(Source records)
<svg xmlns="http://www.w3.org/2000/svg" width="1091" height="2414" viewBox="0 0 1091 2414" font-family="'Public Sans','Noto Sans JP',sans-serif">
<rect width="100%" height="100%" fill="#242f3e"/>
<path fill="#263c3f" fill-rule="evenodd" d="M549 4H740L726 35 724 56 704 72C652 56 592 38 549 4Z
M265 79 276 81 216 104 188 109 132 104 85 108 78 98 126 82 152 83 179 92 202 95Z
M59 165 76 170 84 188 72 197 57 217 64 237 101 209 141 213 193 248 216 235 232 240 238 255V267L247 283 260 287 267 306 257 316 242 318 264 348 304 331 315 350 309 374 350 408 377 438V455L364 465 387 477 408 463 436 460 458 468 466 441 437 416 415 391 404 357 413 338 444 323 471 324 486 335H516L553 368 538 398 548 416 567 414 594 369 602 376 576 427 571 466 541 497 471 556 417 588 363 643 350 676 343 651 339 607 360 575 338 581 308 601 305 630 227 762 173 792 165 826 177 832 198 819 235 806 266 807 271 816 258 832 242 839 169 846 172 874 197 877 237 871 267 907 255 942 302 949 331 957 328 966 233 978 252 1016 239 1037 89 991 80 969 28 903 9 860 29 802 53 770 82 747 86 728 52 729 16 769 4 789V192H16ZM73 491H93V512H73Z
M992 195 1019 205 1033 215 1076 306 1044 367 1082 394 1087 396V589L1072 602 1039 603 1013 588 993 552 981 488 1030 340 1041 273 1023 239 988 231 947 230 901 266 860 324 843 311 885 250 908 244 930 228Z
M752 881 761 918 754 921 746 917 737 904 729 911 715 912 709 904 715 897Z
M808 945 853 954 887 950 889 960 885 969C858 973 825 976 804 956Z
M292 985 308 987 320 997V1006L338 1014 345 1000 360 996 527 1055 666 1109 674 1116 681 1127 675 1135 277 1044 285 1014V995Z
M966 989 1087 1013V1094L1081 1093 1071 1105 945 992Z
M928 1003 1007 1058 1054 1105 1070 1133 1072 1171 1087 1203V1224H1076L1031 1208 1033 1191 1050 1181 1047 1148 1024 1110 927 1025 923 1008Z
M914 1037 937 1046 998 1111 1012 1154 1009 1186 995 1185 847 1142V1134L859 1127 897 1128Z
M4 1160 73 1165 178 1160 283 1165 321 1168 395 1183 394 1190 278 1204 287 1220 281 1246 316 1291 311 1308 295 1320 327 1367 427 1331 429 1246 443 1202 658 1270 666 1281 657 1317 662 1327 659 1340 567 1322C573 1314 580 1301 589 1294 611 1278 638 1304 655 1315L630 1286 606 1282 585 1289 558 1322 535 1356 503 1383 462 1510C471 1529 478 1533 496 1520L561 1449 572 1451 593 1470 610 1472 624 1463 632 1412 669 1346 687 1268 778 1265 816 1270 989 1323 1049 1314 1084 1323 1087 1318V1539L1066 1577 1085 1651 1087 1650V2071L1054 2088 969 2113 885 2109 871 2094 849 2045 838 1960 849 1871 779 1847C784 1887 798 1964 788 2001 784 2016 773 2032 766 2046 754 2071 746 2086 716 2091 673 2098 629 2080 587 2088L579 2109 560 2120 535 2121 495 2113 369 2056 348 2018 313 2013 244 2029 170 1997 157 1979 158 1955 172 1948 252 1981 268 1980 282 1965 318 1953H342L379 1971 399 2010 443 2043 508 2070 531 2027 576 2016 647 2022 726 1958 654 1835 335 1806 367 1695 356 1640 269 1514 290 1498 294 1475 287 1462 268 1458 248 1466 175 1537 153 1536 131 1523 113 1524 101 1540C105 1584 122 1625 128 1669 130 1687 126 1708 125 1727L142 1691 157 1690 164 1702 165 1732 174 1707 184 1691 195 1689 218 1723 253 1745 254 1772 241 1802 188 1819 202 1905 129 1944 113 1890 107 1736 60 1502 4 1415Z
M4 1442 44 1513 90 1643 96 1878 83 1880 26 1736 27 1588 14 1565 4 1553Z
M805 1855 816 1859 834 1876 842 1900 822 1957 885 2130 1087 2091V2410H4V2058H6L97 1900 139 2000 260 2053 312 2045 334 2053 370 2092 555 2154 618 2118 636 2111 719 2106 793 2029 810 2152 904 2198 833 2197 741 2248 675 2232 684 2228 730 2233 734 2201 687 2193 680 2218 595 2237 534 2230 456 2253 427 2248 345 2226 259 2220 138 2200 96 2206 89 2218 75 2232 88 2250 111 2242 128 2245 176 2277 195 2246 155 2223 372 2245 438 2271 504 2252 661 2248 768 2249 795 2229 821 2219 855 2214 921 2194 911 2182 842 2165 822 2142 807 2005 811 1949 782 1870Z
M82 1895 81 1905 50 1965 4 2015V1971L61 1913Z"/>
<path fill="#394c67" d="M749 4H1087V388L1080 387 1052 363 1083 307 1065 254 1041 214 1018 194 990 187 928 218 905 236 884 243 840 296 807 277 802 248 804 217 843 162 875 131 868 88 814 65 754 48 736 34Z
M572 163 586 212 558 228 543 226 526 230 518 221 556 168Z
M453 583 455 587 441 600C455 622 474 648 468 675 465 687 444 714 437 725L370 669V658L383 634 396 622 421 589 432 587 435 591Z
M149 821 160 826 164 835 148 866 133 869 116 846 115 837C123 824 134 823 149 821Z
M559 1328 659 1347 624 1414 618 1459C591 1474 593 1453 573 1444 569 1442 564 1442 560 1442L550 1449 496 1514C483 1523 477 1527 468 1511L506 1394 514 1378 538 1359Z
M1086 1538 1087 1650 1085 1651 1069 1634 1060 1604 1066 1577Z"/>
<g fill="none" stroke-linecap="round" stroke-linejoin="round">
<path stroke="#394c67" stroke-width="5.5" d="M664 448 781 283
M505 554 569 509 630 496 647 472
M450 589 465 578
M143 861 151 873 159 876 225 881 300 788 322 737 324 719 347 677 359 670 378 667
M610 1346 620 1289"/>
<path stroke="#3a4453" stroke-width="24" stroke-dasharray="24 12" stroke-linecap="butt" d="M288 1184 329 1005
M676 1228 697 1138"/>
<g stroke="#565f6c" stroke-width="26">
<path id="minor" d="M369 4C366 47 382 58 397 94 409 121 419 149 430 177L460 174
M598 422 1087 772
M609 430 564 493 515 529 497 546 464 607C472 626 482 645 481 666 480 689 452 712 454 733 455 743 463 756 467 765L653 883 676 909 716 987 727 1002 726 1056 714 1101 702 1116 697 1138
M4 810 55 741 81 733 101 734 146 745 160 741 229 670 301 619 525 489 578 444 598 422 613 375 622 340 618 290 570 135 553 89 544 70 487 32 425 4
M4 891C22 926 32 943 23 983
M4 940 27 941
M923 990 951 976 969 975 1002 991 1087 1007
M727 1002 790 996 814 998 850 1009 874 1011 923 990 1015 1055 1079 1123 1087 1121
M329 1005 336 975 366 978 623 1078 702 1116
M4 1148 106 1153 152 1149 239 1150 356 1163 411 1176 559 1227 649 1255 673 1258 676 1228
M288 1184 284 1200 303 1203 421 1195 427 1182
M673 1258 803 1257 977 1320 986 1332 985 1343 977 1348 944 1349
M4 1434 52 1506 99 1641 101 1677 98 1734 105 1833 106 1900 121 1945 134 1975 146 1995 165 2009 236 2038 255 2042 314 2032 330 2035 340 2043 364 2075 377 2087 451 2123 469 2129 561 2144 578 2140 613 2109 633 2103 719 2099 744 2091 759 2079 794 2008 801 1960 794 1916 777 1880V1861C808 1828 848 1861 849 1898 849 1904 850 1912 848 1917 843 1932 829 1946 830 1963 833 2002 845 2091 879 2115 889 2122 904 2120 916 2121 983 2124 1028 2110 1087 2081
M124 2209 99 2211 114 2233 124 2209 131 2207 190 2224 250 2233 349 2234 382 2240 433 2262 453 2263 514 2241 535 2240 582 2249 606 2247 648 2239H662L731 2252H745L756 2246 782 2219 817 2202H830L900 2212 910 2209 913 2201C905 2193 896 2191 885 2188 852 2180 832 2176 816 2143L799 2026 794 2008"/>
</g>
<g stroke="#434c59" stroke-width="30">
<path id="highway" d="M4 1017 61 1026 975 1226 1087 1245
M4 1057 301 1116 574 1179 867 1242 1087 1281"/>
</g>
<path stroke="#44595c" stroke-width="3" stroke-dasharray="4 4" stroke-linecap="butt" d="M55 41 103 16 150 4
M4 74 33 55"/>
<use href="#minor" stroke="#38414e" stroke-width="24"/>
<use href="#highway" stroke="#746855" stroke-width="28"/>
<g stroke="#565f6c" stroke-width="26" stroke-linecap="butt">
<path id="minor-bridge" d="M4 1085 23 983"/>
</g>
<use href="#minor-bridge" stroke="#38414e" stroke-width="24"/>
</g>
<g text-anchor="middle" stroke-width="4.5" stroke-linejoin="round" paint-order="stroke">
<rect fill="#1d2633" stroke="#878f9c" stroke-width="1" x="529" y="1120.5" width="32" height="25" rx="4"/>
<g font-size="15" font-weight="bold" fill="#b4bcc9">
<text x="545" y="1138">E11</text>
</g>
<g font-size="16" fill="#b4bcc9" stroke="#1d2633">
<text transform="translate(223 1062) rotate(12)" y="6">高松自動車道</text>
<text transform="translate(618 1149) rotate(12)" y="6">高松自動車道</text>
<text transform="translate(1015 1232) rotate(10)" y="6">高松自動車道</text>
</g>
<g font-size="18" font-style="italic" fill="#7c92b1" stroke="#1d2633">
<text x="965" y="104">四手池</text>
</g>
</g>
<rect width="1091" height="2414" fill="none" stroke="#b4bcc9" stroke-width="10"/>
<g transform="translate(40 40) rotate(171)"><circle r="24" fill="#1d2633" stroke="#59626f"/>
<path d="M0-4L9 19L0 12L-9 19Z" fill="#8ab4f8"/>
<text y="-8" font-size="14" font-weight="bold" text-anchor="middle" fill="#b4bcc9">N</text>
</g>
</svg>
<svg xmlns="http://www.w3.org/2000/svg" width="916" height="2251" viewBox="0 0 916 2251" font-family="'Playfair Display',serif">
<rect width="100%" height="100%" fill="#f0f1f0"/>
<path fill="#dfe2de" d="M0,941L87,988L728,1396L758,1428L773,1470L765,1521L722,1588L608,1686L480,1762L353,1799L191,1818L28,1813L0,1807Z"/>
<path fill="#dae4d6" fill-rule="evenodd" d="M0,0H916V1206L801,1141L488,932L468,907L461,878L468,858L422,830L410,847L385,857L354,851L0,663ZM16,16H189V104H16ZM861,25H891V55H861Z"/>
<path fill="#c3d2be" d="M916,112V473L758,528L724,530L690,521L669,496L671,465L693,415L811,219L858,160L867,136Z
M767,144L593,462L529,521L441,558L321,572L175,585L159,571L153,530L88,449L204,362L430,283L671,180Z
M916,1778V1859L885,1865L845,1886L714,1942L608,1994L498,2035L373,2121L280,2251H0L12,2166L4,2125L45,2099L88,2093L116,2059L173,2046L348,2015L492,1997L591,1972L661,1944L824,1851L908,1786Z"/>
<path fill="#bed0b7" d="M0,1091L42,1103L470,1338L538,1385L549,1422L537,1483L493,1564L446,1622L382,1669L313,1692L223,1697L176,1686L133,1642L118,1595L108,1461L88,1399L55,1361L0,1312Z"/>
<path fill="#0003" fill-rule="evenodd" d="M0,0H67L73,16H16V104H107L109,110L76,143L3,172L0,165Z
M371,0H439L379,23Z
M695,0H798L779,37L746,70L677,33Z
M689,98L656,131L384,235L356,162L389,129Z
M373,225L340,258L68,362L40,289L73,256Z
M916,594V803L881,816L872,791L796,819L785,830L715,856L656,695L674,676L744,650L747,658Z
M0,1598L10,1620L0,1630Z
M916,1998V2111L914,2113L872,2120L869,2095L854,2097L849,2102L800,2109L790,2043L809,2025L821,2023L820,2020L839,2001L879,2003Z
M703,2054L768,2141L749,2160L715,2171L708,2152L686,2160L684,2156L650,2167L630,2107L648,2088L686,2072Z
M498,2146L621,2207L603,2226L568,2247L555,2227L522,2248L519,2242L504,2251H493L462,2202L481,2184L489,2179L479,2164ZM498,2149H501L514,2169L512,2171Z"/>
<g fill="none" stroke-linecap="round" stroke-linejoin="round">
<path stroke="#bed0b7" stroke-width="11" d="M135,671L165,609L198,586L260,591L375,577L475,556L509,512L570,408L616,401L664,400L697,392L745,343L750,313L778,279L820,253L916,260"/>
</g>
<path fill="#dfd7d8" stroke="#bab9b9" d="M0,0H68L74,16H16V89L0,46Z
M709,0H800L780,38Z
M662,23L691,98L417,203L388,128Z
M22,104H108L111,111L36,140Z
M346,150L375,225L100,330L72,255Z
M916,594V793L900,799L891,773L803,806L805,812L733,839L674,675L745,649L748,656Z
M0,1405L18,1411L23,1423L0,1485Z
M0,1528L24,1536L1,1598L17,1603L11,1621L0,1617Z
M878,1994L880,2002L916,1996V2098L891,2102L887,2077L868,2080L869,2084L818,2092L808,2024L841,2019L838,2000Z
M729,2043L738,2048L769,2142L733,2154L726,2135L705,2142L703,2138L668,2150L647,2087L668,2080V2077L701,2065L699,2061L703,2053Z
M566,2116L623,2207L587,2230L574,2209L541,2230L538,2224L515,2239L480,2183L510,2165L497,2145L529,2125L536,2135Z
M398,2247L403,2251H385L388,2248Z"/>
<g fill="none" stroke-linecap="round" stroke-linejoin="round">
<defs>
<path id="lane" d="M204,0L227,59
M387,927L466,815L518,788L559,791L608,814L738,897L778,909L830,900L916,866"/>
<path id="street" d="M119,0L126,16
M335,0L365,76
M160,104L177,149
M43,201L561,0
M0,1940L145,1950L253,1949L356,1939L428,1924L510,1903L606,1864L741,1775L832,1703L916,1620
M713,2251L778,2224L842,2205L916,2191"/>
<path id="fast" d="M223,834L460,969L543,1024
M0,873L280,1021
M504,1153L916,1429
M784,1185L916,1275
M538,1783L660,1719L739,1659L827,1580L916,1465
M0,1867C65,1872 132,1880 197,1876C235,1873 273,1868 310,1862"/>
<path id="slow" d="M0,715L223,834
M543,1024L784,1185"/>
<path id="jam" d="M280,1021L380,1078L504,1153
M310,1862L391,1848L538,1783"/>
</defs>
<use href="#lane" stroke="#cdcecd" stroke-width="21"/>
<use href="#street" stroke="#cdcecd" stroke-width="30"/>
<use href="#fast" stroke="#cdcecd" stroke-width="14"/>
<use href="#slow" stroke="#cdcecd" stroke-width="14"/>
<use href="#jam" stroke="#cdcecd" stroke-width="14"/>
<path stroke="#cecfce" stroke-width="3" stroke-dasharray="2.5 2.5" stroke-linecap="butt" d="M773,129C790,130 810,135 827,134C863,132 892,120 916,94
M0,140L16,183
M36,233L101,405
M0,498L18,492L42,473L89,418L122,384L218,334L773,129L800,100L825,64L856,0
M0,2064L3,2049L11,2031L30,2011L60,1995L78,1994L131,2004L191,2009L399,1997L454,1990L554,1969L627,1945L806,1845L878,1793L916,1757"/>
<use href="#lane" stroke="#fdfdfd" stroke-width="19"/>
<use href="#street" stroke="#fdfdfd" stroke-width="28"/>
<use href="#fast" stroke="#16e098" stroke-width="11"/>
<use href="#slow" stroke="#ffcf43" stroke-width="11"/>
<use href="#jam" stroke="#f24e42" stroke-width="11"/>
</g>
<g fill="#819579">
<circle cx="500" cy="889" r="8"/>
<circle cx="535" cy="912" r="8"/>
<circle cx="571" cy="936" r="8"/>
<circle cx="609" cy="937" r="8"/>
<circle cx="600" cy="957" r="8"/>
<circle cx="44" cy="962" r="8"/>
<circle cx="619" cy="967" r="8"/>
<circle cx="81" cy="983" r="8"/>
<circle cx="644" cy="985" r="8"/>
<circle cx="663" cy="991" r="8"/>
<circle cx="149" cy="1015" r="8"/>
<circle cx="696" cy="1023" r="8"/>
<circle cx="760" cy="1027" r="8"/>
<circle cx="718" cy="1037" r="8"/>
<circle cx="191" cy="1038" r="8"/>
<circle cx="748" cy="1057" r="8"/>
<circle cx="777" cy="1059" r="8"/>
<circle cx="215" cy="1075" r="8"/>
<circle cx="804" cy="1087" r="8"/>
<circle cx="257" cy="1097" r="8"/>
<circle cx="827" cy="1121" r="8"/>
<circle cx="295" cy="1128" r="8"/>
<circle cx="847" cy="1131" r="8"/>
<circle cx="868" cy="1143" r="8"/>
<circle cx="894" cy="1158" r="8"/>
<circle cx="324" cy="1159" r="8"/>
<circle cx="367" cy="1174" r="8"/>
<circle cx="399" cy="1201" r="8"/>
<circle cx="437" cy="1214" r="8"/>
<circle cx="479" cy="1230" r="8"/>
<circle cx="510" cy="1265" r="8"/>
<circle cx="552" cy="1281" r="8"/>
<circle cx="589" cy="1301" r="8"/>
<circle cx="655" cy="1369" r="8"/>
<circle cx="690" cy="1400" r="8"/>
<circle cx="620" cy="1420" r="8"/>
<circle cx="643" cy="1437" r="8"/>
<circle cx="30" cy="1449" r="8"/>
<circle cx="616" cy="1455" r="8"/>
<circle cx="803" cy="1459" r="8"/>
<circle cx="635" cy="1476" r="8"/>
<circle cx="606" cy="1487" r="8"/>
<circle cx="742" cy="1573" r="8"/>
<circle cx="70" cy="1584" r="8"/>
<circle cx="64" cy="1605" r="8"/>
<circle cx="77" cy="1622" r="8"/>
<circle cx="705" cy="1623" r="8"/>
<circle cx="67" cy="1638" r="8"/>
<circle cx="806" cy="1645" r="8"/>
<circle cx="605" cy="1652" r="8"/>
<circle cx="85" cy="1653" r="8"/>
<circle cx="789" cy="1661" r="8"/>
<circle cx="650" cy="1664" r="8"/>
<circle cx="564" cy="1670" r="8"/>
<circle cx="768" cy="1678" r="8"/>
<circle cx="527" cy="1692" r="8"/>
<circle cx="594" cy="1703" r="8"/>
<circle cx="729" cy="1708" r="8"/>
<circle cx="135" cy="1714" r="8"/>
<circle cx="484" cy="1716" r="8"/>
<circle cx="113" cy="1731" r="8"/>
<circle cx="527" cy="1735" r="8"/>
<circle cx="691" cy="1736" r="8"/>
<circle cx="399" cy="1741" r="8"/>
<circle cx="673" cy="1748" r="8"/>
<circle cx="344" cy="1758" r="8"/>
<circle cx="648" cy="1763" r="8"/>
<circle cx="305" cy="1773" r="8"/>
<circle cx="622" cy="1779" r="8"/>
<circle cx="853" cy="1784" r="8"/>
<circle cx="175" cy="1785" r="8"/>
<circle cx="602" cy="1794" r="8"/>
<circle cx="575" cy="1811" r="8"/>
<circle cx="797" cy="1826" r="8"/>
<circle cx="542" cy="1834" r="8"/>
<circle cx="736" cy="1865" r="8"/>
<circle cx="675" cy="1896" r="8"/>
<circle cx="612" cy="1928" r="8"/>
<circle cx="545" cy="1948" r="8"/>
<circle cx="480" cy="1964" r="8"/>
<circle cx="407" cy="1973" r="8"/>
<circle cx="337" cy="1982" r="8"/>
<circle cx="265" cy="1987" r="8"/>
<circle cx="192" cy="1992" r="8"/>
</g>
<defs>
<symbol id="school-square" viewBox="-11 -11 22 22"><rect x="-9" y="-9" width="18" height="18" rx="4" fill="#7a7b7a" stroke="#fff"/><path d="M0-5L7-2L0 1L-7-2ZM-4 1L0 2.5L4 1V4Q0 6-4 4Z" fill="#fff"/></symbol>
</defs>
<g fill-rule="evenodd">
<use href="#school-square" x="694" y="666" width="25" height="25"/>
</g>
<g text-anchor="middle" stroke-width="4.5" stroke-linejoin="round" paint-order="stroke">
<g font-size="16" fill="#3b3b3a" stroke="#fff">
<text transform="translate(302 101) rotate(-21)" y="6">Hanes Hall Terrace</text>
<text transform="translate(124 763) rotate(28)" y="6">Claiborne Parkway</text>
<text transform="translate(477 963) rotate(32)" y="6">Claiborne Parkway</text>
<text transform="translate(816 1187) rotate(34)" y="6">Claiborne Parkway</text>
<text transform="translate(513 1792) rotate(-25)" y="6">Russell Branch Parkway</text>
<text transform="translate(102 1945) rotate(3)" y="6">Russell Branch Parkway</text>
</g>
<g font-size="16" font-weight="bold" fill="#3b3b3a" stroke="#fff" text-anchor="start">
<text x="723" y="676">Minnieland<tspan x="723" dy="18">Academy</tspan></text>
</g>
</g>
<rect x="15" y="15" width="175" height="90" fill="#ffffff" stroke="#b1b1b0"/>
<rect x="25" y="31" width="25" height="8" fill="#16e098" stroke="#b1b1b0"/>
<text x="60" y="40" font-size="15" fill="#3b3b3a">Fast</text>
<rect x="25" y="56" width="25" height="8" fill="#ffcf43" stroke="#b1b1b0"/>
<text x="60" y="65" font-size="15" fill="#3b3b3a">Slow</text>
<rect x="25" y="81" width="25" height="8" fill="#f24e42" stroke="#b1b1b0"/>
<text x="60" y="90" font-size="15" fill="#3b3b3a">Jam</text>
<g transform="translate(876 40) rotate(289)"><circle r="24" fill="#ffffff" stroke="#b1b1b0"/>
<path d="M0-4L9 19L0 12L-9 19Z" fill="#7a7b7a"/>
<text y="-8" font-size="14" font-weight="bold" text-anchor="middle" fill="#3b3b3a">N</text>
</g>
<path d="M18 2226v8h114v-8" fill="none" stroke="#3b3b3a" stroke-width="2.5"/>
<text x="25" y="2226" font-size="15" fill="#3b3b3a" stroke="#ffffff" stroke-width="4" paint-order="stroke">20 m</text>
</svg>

**Work request**
Reproduce every line from the entries that holds the word "street".

**Answer**
<path id="street" d="M119,0L126,16
<use href="#street" stroke="#cdcecd" stroke-width="30"/>
<use href="#street" stroke="#fdfdfd" stroke-width="28"/>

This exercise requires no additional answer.